* **Exercise**
From the listing below, output only the lines starting at the line that has "sierpień 2026" and ending at the line that has "4. Choisir les bonnes catégories", exactly as they appear, ends included.

Entries shown Block Start

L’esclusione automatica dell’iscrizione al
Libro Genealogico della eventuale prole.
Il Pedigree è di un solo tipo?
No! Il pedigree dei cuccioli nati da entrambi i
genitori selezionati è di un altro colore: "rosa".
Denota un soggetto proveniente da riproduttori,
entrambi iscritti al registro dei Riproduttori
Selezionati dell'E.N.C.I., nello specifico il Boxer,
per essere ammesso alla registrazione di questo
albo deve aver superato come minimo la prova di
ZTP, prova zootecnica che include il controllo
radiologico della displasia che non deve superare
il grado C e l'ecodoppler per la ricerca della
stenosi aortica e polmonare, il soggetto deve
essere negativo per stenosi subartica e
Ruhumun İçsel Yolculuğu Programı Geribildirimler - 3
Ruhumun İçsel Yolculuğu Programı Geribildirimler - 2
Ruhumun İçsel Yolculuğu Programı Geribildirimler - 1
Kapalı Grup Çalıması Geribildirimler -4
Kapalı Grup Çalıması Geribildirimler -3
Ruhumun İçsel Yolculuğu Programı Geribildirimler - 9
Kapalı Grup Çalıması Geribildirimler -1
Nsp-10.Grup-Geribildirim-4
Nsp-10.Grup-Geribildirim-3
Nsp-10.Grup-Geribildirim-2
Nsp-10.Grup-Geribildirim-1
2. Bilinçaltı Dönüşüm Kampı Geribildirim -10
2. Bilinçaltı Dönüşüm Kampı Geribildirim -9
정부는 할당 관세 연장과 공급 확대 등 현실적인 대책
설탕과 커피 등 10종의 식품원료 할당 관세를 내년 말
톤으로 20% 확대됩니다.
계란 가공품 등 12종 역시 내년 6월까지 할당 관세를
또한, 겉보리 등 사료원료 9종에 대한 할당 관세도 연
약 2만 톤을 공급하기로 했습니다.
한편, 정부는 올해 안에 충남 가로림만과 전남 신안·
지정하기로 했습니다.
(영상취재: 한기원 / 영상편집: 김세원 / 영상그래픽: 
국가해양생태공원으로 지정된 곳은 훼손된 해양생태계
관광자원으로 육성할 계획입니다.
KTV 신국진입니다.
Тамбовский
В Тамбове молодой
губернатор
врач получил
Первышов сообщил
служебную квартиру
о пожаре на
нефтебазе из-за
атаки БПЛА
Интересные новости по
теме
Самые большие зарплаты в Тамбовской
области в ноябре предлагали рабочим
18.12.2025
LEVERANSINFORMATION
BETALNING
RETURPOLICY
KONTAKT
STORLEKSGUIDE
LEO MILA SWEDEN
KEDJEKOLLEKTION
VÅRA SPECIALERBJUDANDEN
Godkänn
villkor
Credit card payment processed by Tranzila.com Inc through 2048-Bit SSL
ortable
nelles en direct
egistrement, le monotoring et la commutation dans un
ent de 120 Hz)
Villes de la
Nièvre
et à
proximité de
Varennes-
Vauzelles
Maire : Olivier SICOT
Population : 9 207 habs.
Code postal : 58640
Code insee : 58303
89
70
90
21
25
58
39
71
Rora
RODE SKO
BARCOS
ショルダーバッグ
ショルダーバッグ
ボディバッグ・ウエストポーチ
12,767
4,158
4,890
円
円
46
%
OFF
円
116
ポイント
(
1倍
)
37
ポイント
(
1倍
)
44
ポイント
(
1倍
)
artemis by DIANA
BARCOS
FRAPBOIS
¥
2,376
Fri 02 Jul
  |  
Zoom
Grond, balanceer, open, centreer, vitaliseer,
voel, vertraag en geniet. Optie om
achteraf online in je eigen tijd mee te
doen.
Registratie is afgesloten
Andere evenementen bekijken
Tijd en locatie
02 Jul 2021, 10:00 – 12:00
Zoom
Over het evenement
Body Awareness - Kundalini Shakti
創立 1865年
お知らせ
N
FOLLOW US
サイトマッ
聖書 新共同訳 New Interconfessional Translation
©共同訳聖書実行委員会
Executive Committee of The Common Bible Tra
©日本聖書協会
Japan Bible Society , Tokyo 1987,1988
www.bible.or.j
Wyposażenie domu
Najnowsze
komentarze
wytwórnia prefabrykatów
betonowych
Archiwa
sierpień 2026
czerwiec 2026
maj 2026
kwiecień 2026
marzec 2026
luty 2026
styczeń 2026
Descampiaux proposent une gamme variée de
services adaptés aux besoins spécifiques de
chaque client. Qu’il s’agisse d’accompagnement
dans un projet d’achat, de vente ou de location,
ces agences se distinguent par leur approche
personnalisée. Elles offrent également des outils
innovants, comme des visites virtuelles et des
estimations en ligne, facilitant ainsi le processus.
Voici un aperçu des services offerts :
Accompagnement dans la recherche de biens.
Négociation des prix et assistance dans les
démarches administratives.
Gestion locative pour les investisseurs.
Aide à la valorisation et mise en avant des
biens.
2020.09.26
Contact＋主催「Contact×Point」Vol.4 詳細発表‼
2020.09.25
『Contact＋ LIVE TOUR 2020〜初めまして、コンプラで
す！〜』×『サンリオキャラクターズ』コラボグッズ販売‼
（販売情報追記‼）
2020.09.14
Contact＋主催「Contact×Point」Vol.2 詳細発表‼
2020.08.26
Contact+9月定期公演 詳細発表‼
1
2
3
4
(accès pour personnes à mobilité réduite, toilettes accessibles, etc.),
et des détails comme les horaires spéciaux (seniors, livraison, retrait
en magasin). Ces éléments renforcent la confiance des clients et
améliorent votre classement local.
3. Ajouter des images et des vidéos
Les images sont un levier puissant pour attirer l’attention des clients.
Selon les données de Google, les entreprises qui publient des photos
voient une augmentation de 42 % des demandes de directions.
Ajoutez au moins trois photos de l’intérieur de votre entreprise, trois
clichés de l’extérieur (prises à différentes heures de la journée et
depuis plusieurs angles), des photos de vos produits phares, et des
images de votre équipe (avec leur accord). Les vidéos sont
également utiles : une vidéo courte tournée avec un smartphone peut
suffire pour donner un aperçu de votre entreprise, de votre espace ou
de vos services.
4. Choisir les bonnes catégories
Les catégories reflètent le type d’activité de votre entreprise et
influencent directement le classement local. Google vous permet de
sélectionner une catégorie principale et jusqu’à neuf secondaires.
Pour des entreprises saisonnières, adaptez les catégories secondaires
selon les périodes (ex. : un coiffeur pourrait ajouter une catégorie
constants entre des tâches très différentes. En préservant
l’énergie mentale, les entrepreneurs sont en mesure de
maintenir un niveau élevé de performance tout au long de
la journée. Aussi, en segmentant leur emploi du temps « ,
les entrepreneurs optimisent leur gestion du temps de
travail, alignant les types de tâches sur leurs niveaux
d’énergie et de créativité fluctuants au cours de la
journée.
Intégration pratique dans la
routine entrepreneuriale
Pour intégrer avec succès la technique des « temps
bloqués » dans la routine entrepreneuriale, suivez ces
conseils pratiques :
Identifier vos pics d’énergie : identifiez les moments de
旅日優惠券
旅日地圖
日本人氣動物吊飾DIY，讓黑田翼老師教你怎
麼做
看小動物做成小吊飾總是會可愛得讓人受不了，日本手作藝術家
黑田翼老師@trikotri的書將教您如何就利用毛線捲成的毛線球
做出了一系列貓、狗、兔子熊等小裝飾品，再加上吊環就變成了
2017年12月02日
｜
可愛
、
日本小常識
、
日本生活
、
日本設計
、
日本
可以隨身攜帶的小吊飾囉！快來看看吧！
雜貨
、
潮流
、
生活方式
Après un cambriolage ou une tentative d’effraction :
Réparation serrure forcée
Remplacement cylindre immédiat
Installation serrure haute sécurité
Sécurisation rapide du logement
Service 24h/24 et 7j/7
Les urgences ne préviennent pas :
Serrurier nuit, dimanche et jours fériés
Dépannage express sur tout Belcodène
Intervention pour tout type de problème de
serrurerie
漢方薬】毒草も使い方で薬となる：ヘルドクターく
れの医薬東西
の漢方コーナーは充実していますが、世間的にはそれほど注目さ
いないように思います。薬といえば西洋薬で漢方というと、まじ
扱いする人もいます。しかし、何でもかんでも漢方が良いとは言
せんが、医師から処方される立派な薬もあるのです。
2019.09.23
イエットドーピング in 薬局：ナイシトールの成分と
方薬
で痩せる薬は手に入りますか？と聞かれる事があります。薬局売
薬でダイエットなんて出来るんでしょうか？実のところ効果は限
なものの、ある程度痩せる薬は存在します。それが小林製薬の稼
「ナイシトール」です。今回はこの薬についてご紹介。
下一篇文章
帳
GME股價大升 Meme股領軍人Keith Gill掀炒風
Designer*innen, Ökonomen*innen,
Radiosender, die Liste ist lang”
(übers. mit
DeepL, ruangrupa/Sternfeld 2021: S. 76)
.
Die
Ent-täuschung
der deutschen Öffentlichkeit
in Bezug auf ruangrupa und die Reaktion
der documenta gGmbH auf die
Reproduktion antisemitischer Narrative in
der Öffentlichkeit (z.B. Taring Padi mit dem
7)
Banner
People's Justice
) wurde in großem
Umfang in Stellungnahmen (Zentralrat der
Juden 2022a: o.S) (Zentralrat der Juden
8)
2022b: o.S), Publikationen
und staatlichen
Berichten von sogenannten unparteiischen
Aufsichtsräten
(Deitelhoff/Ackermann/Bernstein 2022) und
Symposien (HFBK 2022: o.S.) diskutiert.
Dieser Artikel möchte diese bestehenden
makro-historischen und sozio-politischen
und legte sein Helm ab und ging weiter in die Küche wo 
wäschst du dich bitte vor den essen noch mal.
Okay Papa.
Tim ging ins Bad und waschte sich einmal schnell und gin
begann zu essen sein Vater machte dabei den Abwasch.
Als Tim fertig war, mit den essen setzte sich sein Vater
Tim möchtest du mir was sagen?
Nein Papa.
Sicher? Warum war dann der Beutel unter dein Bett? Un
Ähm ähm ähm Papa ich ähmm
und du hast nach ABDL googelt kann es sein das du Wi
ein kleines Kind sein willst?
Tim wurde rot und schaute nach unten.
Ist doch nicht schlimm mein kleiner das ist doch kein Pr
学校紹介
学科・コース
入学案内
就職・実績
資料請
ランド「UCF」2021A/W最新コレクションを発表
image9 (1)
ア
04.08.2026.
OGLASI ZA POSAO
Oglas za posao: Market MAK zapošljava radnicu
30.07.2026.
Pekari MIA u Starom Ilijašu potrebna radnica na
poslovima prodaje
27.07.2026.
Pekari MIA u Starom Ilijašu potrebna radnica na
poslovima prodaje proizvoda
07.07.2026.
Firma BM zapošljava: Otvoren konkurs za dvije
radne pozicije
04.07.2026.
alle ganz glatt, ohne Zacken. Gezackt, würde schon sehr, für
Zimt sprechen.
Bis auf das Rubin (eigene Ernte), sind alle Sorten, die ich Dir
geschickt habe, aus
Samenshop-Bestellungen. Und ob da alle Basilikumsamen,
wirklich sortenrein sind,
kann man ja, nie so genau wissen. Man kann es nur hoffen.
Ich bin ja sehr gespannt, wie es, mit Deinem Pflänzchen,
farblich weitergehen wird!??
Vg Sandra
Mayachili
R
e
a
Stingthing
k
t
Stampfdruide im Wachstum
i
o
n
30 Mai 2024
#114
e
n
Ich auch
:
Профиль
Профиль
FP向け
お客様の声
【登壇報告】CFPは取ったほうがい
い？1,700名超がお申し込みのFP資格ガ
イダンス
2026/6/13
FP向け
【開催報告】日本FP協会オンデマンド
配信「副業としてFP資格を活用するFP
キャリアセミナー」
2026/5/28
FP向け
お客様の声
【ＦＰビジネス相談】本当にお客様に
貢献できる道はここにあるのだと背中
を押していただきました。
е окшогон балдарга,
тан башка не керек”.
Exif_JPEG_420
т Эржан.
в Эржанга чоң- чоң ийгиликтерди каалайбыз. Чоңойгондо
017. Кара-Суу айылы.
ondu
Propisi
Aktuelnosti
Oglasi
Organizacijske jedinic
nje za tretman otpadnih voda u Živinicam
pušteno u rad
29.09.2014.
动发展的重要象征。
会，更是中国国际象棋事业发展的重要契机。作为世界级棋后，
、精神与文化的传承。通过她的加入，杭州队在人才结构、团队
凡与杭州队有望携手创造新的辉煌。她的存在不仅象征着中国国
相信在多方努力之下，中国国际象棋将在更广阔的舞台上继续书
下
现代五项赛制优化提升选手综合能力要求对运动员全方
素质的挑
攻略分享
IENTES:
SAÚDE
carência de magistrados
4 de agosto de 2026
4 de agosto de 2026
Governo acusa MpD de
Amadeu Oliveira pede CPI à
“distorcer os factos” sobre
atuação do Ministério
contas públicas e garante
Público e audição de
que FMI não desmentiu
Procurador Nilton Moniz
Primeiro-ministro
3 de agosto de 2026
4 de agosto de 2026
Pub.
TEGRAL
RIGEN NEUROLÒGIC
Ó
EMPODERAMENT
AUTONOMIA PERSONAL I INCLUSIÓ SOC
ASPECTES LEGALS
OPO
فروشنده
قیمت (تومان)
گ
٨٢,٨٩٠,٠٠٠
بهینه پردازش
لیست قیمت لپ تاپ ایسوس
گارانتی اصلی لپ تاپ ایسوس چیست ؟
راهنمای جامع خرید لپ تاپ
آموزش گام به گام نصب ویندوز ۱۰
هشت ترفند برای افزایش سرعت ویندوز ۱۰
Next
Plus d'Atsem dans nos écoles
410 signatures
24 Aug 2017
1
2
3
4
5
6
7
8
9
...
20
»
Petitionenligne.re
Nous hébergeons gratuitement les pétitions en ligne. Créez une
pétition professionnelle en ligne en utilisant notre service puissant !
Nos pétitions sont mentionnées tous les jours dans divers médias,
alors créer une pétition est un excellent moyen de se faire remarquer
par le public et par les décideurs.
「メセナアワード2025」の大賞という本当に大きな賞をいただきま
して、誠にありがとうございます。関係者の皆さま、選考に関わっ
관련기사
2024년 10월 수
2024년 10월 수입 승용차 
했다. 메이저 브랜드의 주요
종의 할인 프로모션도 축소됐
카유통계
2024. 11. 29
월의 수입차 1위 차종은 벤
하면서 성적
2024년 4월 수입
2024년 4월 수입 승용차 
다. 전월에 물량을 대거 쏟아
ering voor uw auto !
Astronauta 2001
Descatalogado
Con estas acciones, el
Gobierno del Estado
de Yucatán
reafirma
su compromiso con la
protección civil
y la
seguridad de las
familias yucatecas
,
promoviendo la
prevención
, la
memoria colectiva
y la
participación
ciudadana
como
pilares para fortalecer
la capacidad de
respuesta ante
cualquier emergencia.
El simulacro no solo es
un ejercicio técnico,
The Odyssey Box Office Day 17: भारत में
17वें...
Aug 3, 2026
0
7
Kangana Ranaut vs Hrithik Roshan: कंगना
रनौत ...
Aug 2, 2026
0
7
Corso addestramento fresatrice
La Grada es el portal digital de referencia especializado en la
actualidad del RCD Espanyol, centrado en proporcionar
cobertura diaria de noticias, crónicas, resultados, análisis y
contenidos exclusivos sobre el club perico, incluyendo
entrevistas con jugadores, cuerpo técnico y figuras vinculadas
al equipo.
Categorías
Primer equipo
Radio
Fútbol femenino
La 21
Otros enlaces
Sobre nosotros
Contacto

Entries shown Block End

* **Your solution**
sierpień 2026
czerwiec 2026
maj 2026
kwiecień 2026
marzec 2026
luty 2026
styczeń 2026
Descampiaux proposent une gamme variée de
services adaptés aux besoins spécifiques de
chaque client. Qu’il s’agisse d’accompagnement
dans un projet d’achat, de vente ou de location,
ces agences se distinguent par leur approche
personnalisée. Elles offrent également des outils
innovants, comme des visites virtuelles et des
estimations en ligne, facilitant ainsi le processus.
Voici un aperçu des services offerts :
Accompagnement dans la recherche de biens.
Négociation des prix et assistance dans les
démarches administratives.
Gestion locative pour les investisseurs.
Aide à la valorisation et mise en avant des
biens.
2020.09.26
Contact＋主催「Contact×Point」Vol.4 詳細発表‼
2020.09.25
『Contact＋ LIVE TOUR 2020〜初めまして、コンプラで
す！〜』×『サンリオキャラクターズ』コラボグッズ販売‼
（販売情報追記‼）
2020.09.14
Contact＋主催「Contact×Point」Vol.2 詳細発表‼
2020.08.26
Contact+9月定期公演 詳細発表‼
1
2
3
4
(accès pour personnes à mobilité réduite, toilettes accessibles, etc.),
et des détails comme les horaires spéciaux (seniors, livraison, retrait
en magasin). Ces éléments renforcent la confiance des clients et
améliorent votre classement local.
3. Ajouter des images et des vidéos
Les images sont un levier puissant pour attirer l’attention des clients.
Selon les données de Google, les entreprises qui publient des photos
voient une augmentation de 42 % des demandes de directions.
Ajoutez au moins trois photos de l’intérieur de votre entreprise, trois
clichés de l’extérieur (prises à différentes heures de la journée et
depuis plusieurs angles), des photos de vos produits phares, et des
images de votre équipe (avec leur accord). Les vidéos sont
également utiles : une vidéo courte tournée avec un smartphone peut
suffire pour donner un aperçu de votre entreprise, de votre espace ou
de vos services.
4. Choisir les bonnes catégories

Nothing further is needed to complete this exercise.